# Prompt:
The line containing "pyautogui.scroll(10, 629, 215)" and every line after it, through the end of the records below, are to be reproduced exactly, with the pictures left out.

# Records to process:
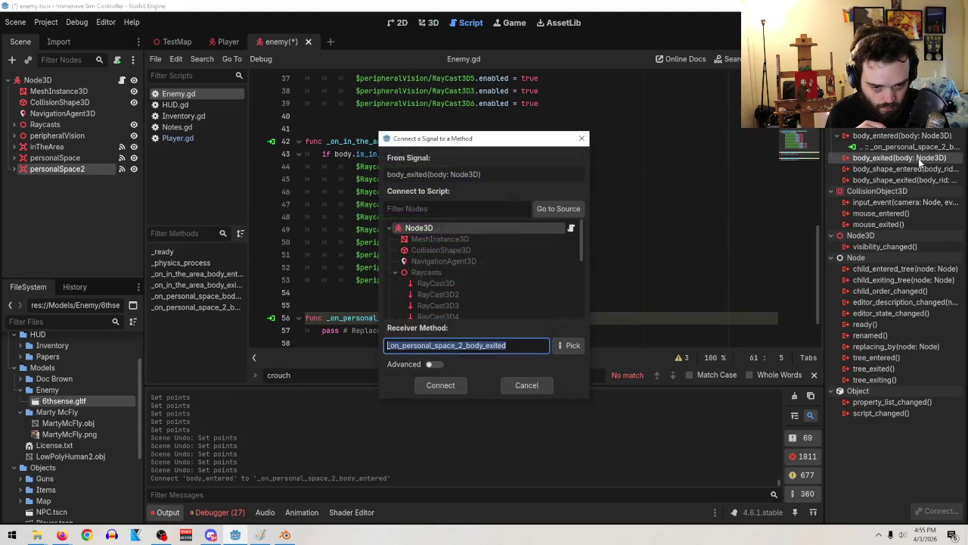
pyautogui.click(454, 389)
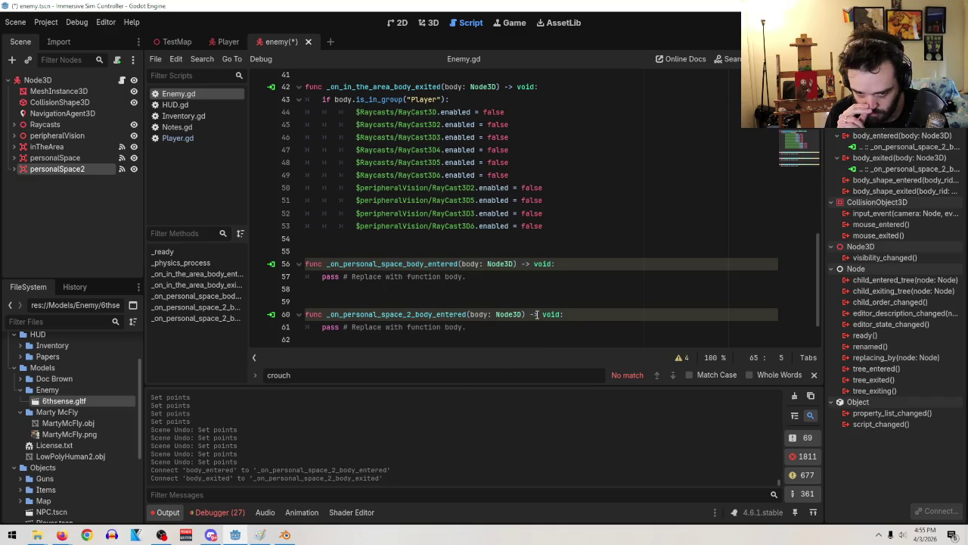
# Connect personalSpace's body_exited signal to a new handler and select the generated function
pyautogui.click(54, 157)
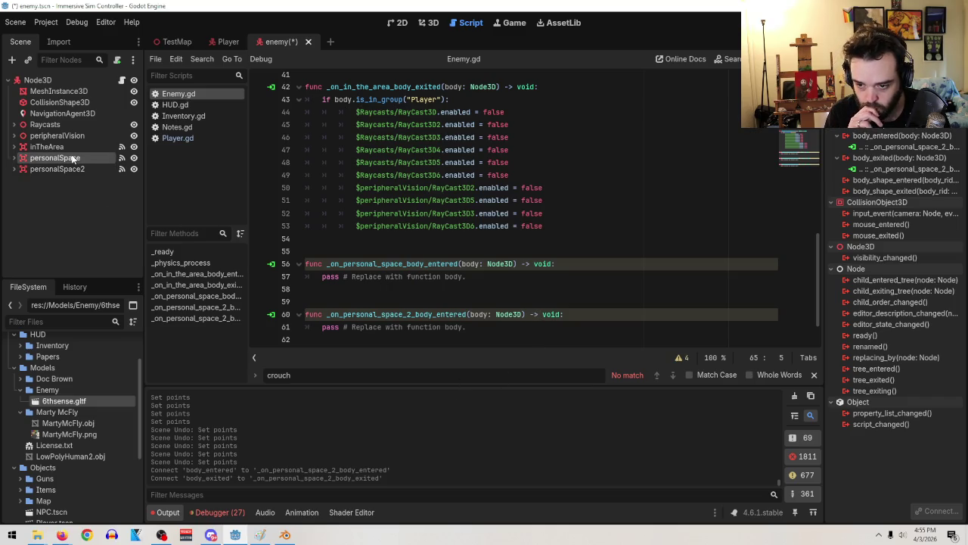
pyautogui.scroll(10, 629, 215)
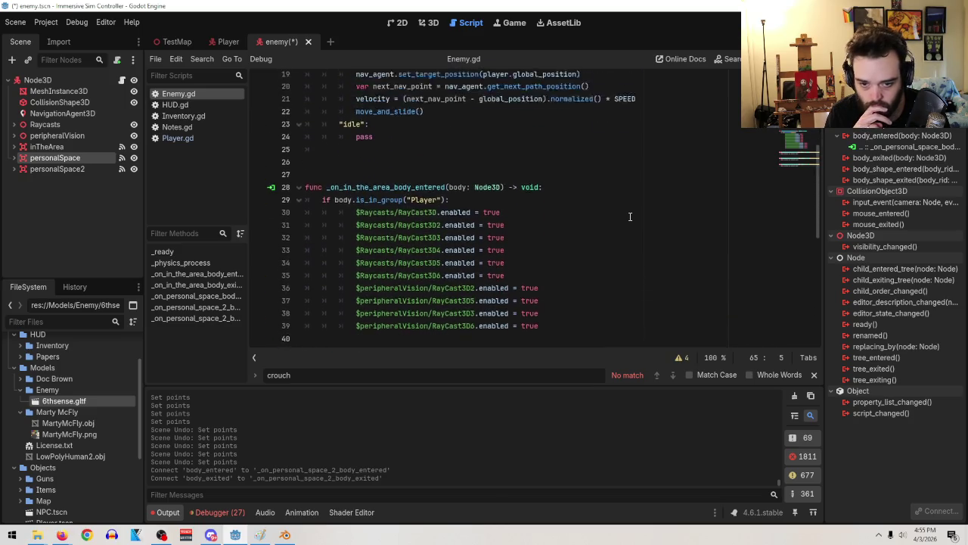
pyautogui.scroll(-12, 629, 216)
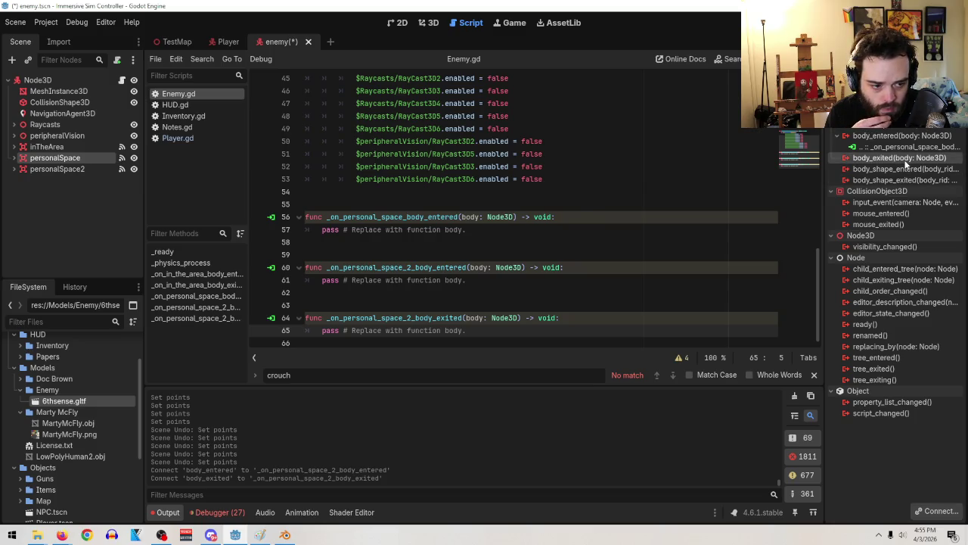
pyautogui.doubleClick(904, 158)
pyautogui.click(444, 386)
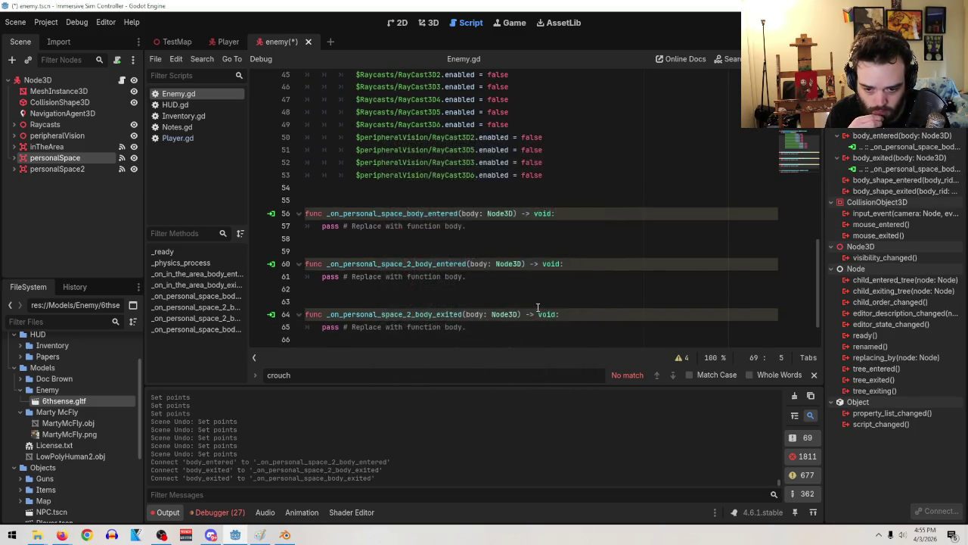
pyautogui.moveTo(519, 337); pyautogui.dragTo(290, 313)
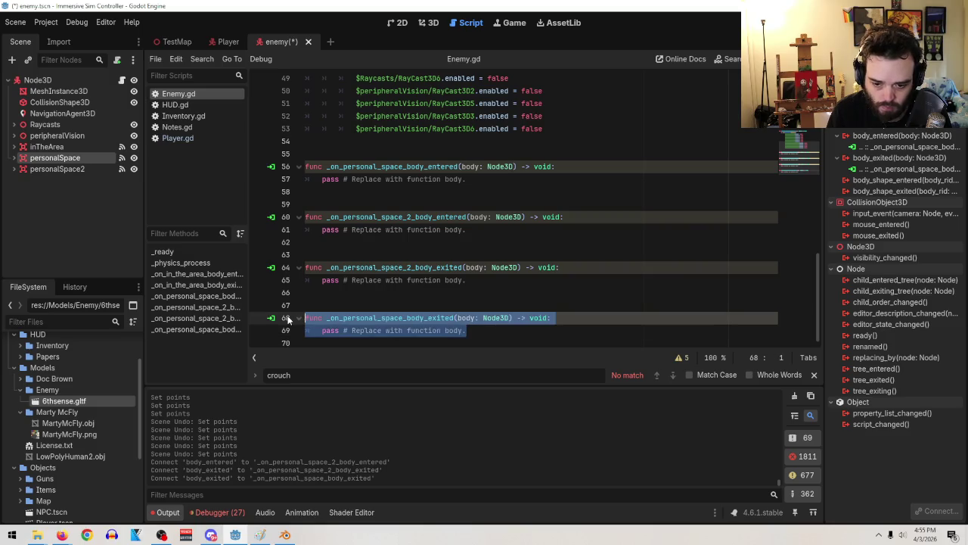
# Move the body_exited stub up so it sits right after the body_entered handler
pyautogui.press('alt+Up')
pyautogui.press('alt+Up')
pyautogui.press('alt+Up')
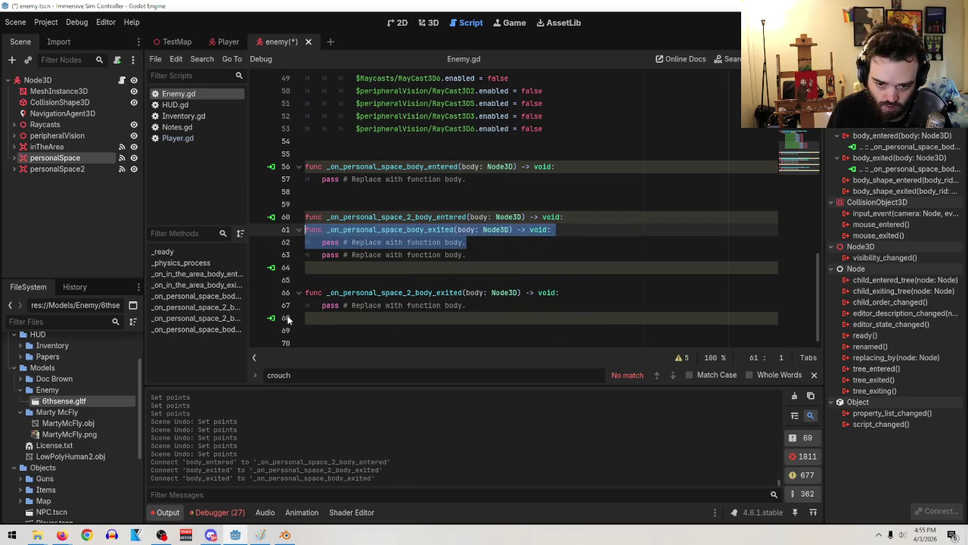
pyautogui.press('Delete')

# Response to this task:
pyautogui.scroll(10, 629, 215)
pyautogui.scroll(-12, 629, 216)
pyautogui.doubleClick(904, 158)
pyautogui.click(444, 386)
pyautogui.moveTo(519, 337); pyautogui.dragTo(290, 313)
# Move the body_exited stub up so it sits right after the body_entered handler
pyautogui.press('alt+Up')
pyautogui.press('alt+Up')
pyautogui.press('alt+Up')
pyautogui.press('Delete')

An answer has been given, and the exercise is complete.